When using data augmentation, we can't pre-compute our convolutional layer features, since randomized changes are being made to every input image. That is, even if the training process sees the same image multiple times, each time it will have undergone different data augmentation, so the results of the convolutional layers will be different.

I don’t understand (or don’t agree).
I can create features from from augmented data, and get the labels from the augmented data (we know the labels).
And then use the features and labels to train the dense layers. Of course every augmented version of the same image will have different features, but I don’t see any problem with that.

Am I missing something ?

I think what Jeremy refer to is “online augmentation”, “online augmentation” try to do data augmentation on the input image every time before you feed the data into the network.Under this case the network will see different images in every epoch.

What you mention is “offline augmentation”, this kind of augmentation prefer to augment the data before you feed them into the network, the network will see the same images in every epoch.

offline augmentation:

train_img, train_label = read_img("train_folder")
train_img, train_label = augment_img(train_img, train_label)
//every epoch, the network see the same image
model.fit(train_img, train_label);

online augmentation:

data_generator = ImageDataGenerator(....)
train_data = data_generator.flow_from_directory(...)
//the network see different images every epoch

@tham has covered the difference between offline and online, but I thought I’d add the following which might help your understanding:

The point of data augmentation is to show the neural network slightly different images/data during each training epoch so that it’s robust to those variations. It helps prevent the model from overfitting. By precomputing the augmented data you’re showing your net the same data every epoch and in doing so you lose the main benefits of augmentation.

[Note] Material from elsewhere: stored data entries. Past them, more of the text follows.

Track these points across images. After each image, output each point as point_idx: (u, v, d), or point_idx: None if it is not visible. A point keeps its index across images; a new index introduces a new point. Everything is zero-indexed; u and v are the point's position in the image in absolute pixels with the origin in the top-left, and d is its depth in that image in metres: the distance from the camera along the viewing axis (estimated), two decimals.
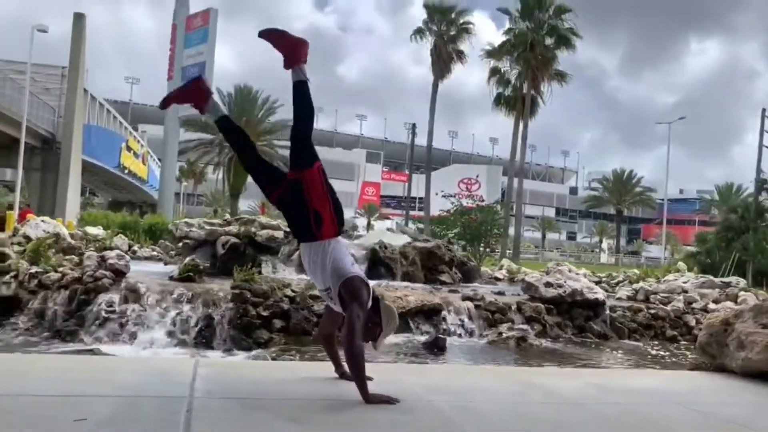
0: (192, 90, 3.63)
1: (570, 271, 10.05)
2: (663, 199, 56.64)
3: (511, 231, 37.43)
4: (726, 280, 11.73)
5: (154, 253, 13.05)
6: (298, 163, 3.46)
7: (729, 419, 3.53)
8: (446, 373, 5.06)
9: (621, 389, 4.18)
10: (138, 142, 50.10)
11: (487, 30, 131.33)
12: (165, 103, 3.78)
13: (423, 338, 7.37)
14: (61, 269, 7.43)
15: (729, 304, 9.76)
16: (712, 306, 9.80)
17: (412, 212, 53.82)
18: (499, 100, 38.89)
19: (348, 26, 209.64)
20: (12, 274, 7.28)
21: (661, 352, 8.20)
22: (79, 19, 31.06)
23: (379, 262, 10.75)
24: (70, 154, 30.34)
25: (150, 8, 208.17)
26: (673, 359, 7.73)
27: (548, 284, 9.10)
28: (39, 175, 31.55)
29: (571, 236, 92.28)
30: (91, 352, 5.87)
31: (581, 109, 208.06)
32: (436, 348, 6.95)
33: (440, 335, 7.34)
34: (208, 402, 3.17)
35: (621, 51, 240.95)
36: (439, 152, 75.94)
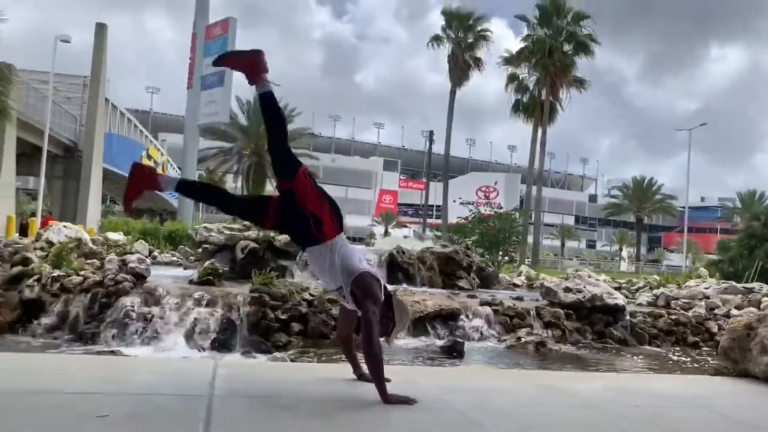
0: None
1: (589, 276, 9.96)
2: (684, 207, 55.98)
3: (530, 239, 37.25)
4: (749, 285, 11.55)
5: (174, 258, 13.16)
6: (286, 173, 3.42)
7: (750, 423, 3.49)
8: (464, 375, 5.05)
9: (641, 392, 4.14)
10: (158, 150, 50.64)
11: (504, 38, 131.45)
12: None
13: (441, 342, 7.34)
14: (82, 273, 7.52)
15: (752, 309, 9.61)
16: (734, 312, 9.64)
17: (429, 220, 53.74)
18: (517, 107, 38.84)
19: (365, 35, 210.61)
20: (35, 277, 7.40)
21: (683, 358, 8.09)
22: (100, 29, 31.58)
23: (396, 267, 10.75)
24: (91, 163, 30.79)
25: (170, 19, 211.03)
26: (695, 365, 7.62)
27: (567, 289, 9.03)
28: (61, 183, 32.02)
29: (591, 244, 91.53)
30: (112, 353, 5.93)
31: (600, 116, 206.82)
32: (454, 352, 6.92)
33: (458, 339, 7.31)
34: (228, 400, 3.19)
35: (640, 57, 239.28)
36: (456, 160, 75.86)
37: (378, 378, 3.28)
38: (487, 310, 8.50)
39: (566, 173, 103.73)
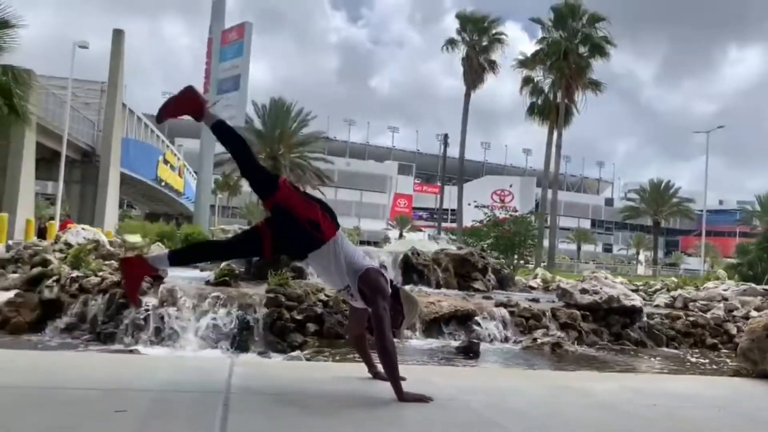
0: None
1: (606, 278, 9.89)
2: (702, 210, 55.39)
3: (546, 242, 37.07)
4: None
5: None
6: (266, 191, 3.38)
7: None
8: (479, 374, 5.04)
9: (658, 393, 4.10)
10: (175, 155, 51.06)
11: (519, 41, 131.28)
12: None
13: (456, 343, 7.33)
14: (101, 274, 7.61)
15: None
16: (753, 314, 9.52)
17: (444, 224, 53.68)
18: (532, 110, 38.67)
19: (380, 39, 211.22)
20: (54, 278, 7.50)
21: (701, 360, 8.00)
22: (118, 35, 31.94)
23: (411, 269, 10.75)
24: (108, 167, 31.12)
25: (186, 24, 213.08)
26: (714, 366, 7.54)
27: (584, 291, 8.98)
28: (79, 188, 32.37)
29: (607, 248, 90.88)
30: (130, 353, 5.99)
31: (616, 120, 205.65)
32: (470, 353, 6.90)
33: (474, 340, 7.30)
34: (244, 397, 3.20)
35: (657, 60, 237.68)
36: (471, 163, 75.66)
37: (392, 375, 3.28)
38: (503, 311, 8.47)
39: (582, 177, 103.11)
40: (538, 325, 8.32)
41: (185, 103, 3.43)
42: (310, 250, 3.37)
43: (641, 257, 72.70)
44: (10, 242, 10.78)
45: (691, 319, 9.41)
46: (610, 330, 8.69)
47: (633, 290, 11.07)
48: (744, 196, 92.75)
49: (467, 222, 33.95)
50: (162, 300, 7.14)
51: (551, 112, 37.48)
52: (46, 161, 27.97)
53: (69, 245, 9.34)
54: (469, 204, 32.98)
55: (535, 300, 9.62)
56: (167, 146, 49.61)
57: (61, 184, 27.33)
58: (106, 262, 8.37)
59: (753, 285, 11.62)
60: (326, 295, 7.83)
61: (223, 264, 8.61)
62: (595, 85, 38.37)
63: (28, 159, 24.79)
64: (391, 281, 3.52)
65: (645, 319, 9.06)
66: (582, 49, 37.29)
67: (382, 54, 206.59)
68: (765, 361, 4.80)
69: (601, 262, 71.27)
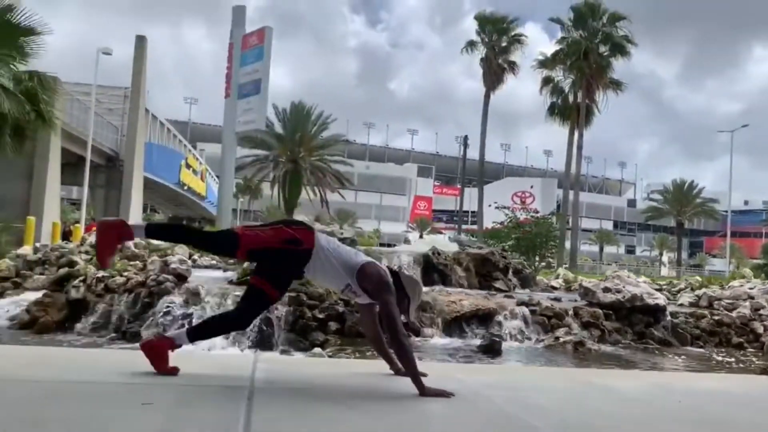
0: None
1: (629, 277, 9.81)
2: (726, 211, 54.56)
3: (568, 244, 36.78)
4: None
5: (214, 261, 13.35)
6: (232, 247, 3.41)
7: None
8: (501, 371, 5.03)
9: (685, 390, 4.05)
10: (197, 159, 51.51)
11: (539, 41, 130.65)
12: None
13: (478, 342, 7.32)
14: (126, 274, 7.73)
15: None
16: None
17: (464, 226, 53.48)
18: (552, 110, 38.45)
19: (399, 42, 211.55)
20: (81, 278, 7.63)
21: (727, 359, 7.90)
22: (140, 41, 32.37)
23: (432, 268, 10.75)
24: (132, 172, 31.52)
25: (207, 30, 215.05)
26: (740, 365, 7.44)
27: (606, 289, 8.92)
28: (103, 192, 32.81)
29: (630, 250, 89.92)
30: None
31: (639, 120, 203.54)
32: (491, 351, 6.90)
33: (496, 338, 7.28)
34: (268, 391, 3.23)
35: (680, 60, 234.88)
36: (491, 165, 75.39)
37: (411, 369, 3.28)
38: (525, 310, 8.44)
39: (604, 178, 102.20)
40: (560, 324, 8.28)
41: (109, 238, 3.37)
42: (305, 265, 3.38)
43: (665, 259, 71.78)
44: (38, 245, 10.96)
45: (716, 317, 9.30)
46: (633, 329, 8.62)
47: (656, 289, 10.96)
48: None
49: (488, 224, 33.83)
50: (186, 299, 7.22)
51: (572, 112, 37.24)
52: (72, 166, 28.40)
53: (94, 247, 9.48)
54: (489, 205, 32.85)
55: (557, 299, 9.57)
56: (189, 151, 50.09)
57: (86, 189, 27.74)
58: (131, 263, 8.49)
59: None
60: None
61: (246, 264, 8.69)
62: (616, 85, 38.05)
63: (54, 164, 25.19)
64: (389, 267, 3.53)
65: (669, 317, 8.98)
66: (602, 49, 37.01)
67: (401, 57, 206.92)
68: None
69: (623, 263, 70.47)
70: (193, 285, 7.52)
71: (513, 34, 41.21)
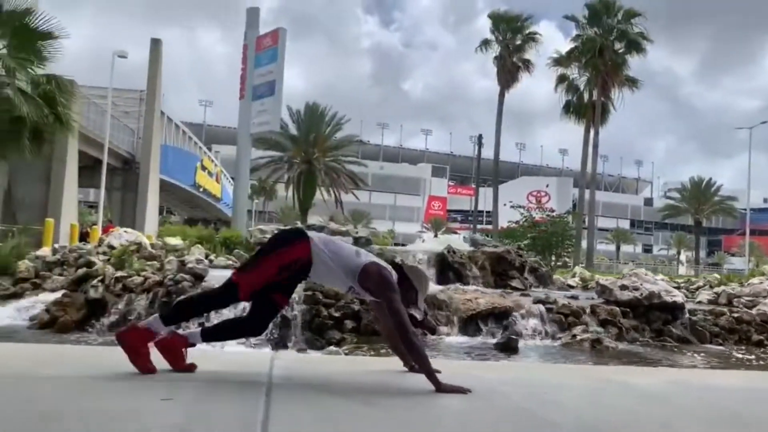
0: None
1: (646, 274, 9.74)
2: (745, 209, 53.93)
3: (584, 243, 36.58)
4: None
5: (230, 261, 13.42)
6: (233, 298, 3.45)
7: None
8: (518, 369, 5.01)
9: (705, 386, 4.02)
10: (212, 161, 51.84)
11: (554, 39, 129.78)
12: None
13: (495, 340, 7.30)
14: (143, 273, 7.80)
15: None
16: None
17: (479, 226, 53.33)
18: (568, 108, 38.28)
19: (412, 43, 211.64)
20: (99, 278, 7.70)
21: (747, 356, 7.81)
22: (155, 44, 32.62)
23: (447, 267, 10.73)
24: (148, 174, 31.77)
25: (221, 33, 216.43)
26: (760, 362, 7.35)
27: (624, 287, 8.86)
28: (120, 195, 33.12)
29: (647, 248, 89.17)
30: None
31: (655, 118, 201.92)
32: (508, 349, 6.87)
33: (512, 336, 7.25)
34: (285, 387, 3.25)
35: (696, 56, 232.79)
36: (506, 165, 75.20)
37: (425, 366, 3.28)
38: (541, 308, 8.41)
39: (620, 176, 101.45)
40: (577, 322, 8.24)
41: (133, 346, 3.34)
42: (307, 273, 3.37)
43: (682, 257, 71.09)
44: (56, 246, 11.10)
45: (736, 315, 9.20)
46: (651, 326, 8.55)
47: (674, 287, 10.87)
48: None
49: (503, 223, 33.73)
50: None
51: (587, 110, 37.06)
52: (89, 169, 28.69)
53: (112, 247, 9.59)
54: (504, 205, 32.76)
55: (574, 297, 9.52)
56: (204, 153, 50.42)
57: (103, 191, 28.00)
58: (149, 263, 8.57)
59: None
60: None
61: None
62: (632, 82, 37.78)
63: (71, 166, 25.47)
64: (392, 261, 3.51)
65: (687, 315, 8.89)
66: (618, 46, 36.79)
67: (414, 57, 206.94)
68: None
69: (640, 262, 69.90)
70: (210, 284, 7.57)
71: (527, 32, 41.08)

Thank you both for your answers, As I see it. The difference between inline and offline augmentation is how much memory I have.
Let’s say I have 10,000 images, And I want to train it for 10 epochs (with augmentation): This means the NN will see 100,000 different images (In inline augmentation).

I can’t achieve the same result in offline augmentation, just create from the 10,000 images , 100,000 images and train it for 1 epoch. The only problem is that I need enough memory (or to save it on disk).

Am I correct ?